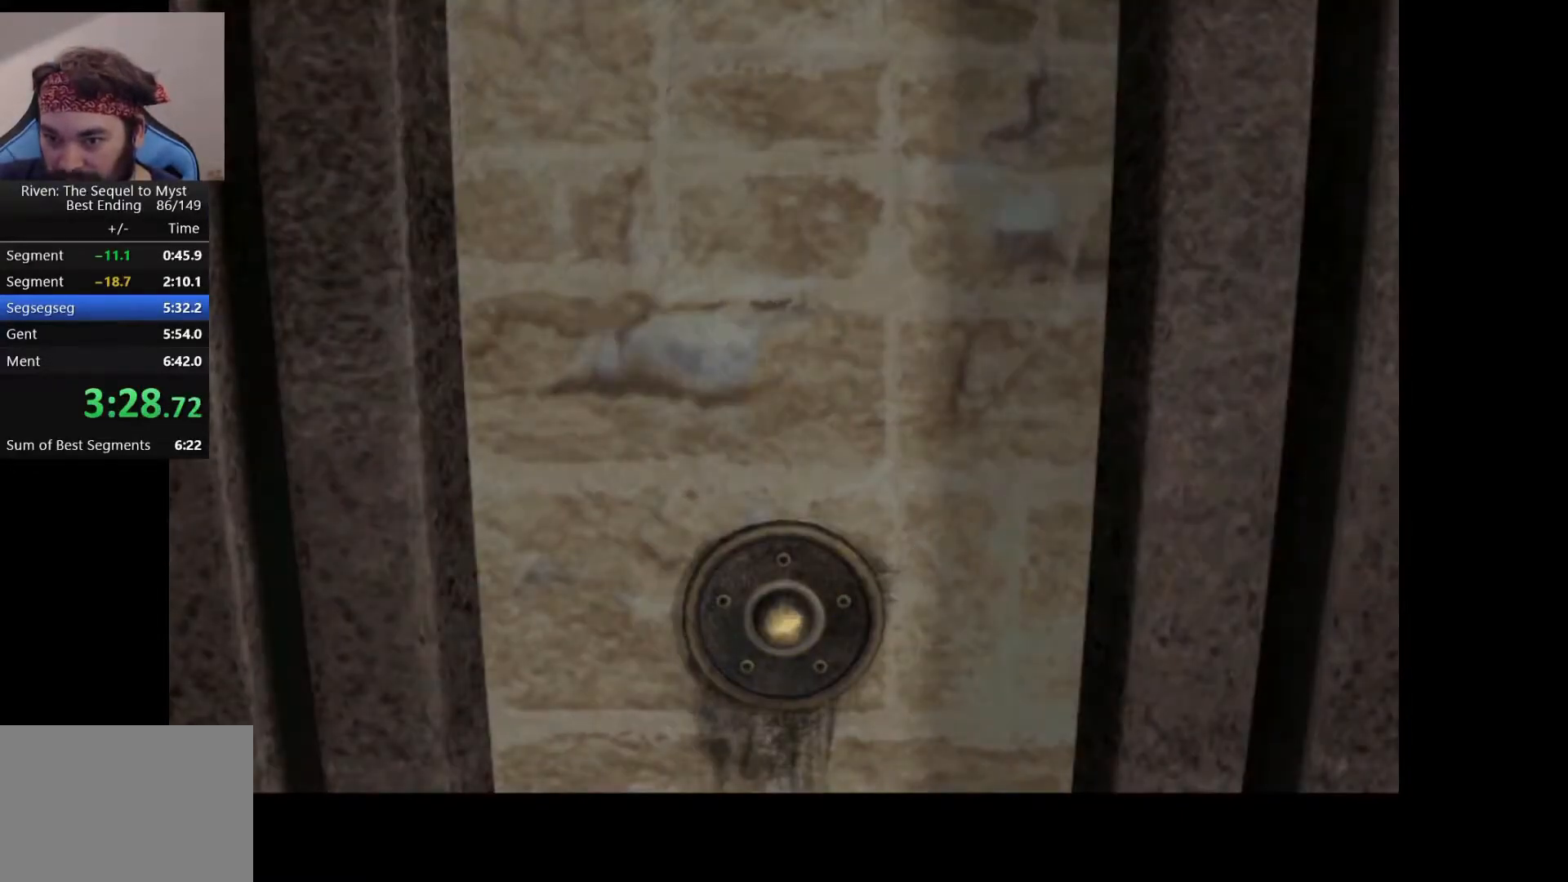
{"keys": [], "mouse": [], "events": []}
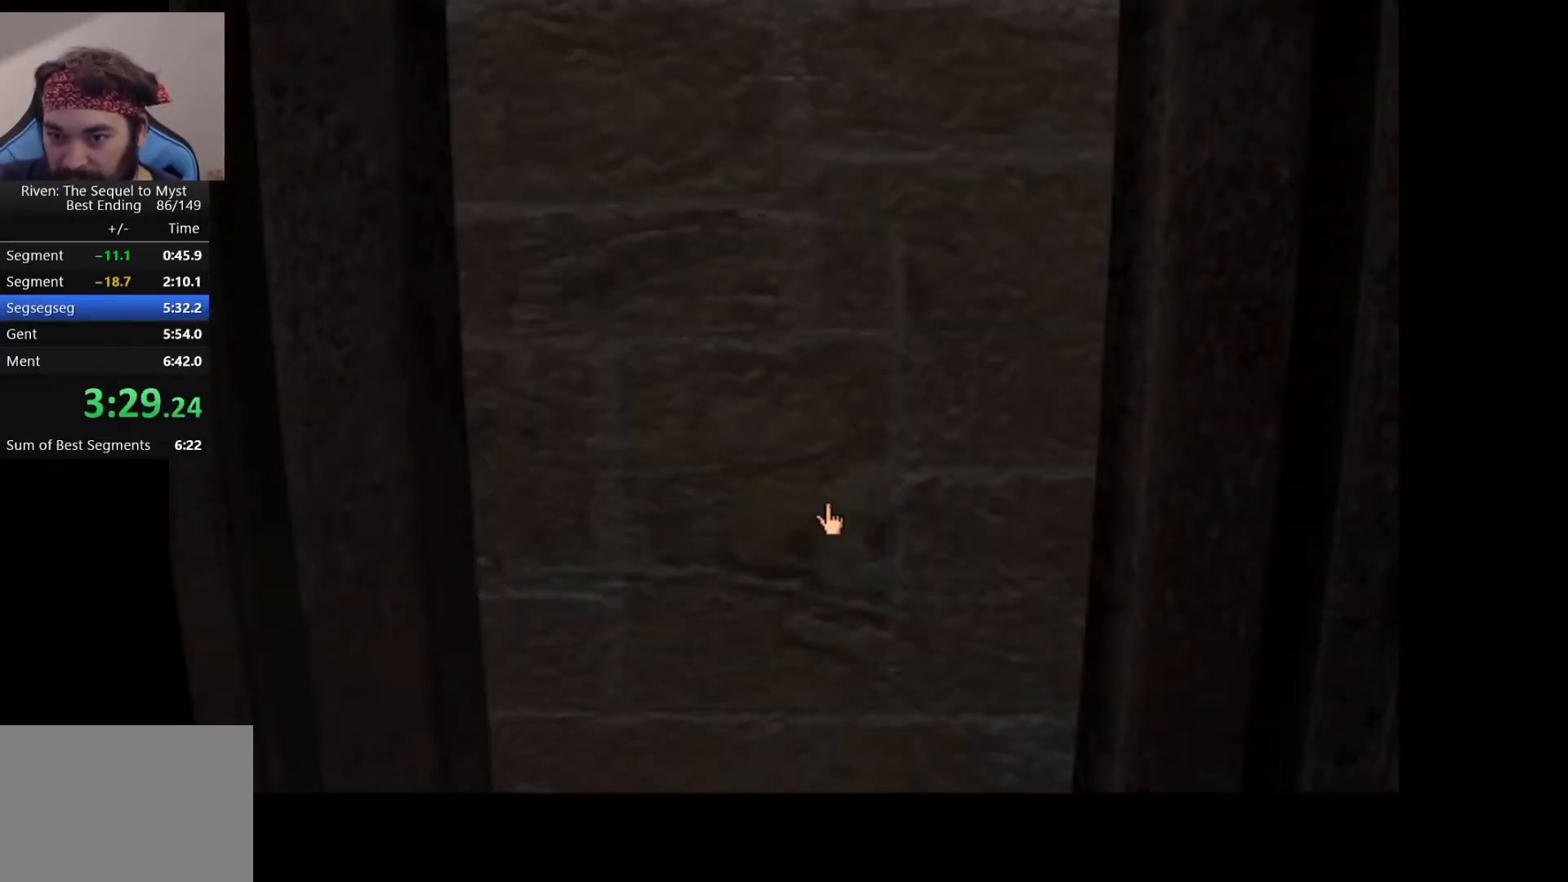
{"keys": [], "mouse": [], "events": []}
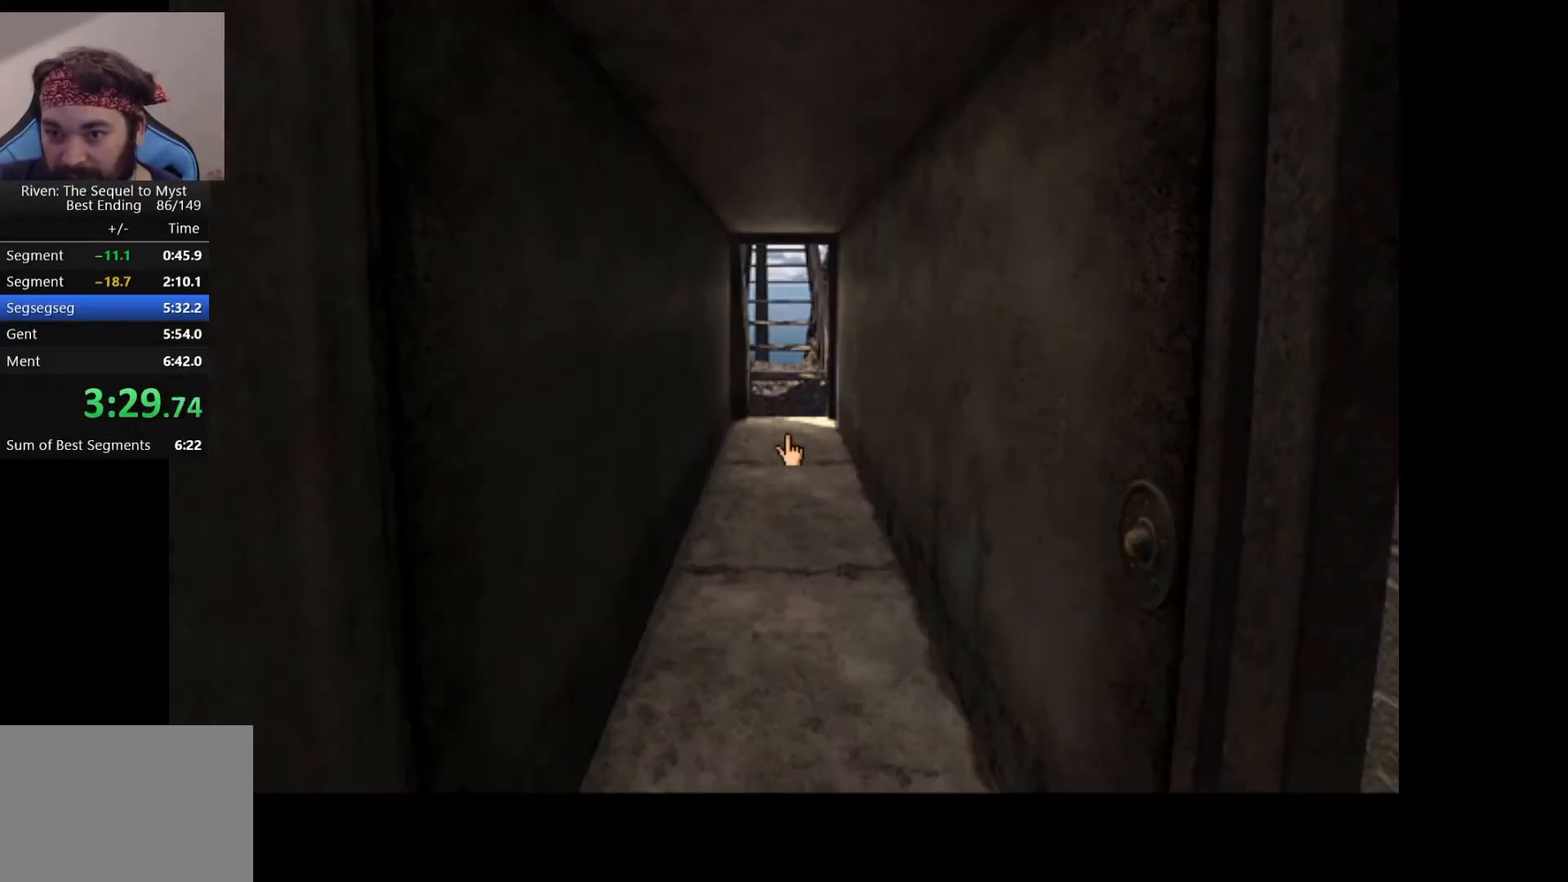
{"keys": [], "mouse": [], "events": [[100, "mouse_left", "down"], [150, "mouse_left", "up"], [233, "mouse_left", "down"], [300, "mouse_left", "up"]]}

◇ ◇ ◇

• Work task: The material is to be written out word for word, and the pictures are to be left out.

• Written reply:
{"keys": [], "mouse": [], "events": []}
{"keys": [], "mouse": [], "events": []}
{"keys": [], "mouse": [], "events": [[100, "mouse_left", "down"], [150, "mouse_left", "up"], [233, "mouse_left", "down"], [300, "mouse_left", "up"]]}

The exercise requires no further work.